Provided data section start

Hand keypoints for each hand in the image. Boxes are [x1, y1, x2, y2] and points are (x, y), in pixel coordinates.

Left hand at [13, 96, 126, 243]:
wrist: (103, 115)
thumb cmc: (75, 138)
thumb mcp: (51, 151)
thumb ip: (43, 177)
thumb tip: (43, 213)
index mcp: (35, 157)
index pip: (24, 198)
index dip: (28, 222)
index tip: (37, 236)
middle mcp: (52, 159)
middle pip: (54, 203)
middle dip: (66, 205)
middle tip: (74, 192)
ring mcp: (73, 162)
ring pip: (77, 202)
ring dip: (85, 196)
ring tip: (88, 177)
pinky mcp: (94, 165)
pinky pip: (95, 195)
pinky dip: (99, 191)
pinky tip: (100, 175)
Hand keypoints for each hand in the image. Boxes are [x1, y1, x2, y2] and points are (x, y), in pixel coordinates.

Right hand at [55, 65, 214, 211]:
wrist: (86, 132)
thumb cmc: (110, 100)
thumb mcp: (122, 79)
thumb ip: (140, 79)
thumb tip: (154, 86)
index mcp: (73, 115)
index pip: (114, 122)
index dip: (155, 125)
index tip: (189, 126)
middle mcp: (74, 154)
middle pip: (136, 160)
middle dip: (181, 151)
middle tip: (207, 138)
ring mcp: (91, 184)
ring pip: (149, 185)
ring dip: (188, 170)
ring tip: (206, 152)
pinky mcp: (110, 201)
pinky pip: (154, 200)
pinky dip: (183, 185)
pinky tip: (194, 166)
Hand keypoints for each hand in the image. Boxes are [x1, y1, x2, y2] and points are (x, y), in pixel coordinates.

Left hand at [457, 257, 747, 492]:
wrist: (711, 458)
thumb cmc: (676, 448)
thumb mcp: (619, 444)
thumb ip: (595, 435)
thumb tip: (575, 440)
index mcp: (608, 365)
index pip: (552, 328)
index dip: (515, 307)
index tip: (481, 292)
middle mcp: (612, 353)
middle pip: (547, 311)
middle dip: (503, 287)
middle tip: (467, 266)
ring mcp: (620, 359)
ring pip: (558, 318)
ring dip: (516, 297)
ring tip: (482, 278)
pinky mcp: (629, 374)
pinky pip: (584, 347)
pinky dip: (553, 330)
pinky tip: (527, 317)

Provided data section end
Provided data section start

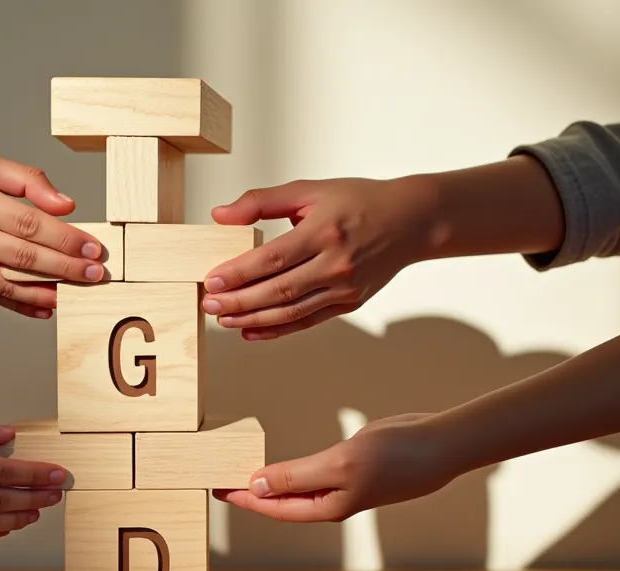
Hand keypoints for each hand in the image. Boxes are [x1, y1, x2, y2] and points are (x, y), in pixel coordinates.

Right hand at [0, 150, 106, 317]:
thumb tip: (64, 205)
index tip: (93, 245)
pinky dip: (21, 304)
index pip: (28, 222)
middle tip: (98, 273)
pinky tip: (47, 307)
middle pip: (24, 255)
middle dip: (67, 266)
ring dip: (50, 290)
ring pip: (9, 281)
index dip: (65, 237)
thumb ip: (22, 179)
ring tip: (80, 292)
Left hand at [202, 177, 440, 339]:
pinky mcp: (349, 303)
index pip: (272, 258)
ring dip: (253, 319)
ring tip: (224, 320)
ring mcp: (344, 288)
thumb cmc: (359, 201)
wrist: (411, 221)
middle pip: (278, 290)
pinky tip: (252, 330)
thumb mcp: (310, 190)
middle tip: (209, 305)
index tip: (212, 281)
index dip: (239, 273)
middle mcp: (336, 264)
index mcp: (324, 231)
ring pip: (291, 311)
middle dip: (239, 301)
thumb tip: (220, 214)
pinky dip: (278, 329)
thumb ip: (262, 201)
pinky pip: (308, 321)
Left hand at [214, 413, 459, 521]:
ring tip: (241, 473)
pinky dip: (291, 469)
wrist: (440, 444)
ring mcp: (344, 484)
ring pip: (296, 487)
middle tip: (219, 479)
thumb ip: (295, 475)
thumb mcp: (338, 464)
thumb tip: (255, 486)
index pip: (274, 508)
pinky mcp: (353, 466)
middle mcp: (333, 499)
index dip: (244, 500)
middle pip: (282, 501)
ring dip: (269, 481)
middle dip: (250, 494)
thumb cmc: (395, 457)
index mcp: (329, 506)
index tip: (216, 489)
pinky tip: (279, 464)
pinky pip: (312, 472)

Provided data section end

Directions - Where the line holding "thumb mcp: (51, 151)" appears in the listing above, start reproducing exactly, and end with the line holding "pinky mcp: (94, 165)".

Answer area -
thumb mcp: (51, 151)
thumb ip: (43, 177)
thumb tip: (43, 213)
index mcp: (35, 157)
index pip: (24, 198)
index dip: (28, 222)
index tip: (37, 236)
middle mcp: (52, 159)
middle pip: (54, 203)
middle dip: (66, 205)
middle tip: (74, 192)
ring mcp: (73, 162)
ring pip: (77, 202)
ring dip: (85, 196)
ring tip: (88, 177)
pinky mcp: (94, 165)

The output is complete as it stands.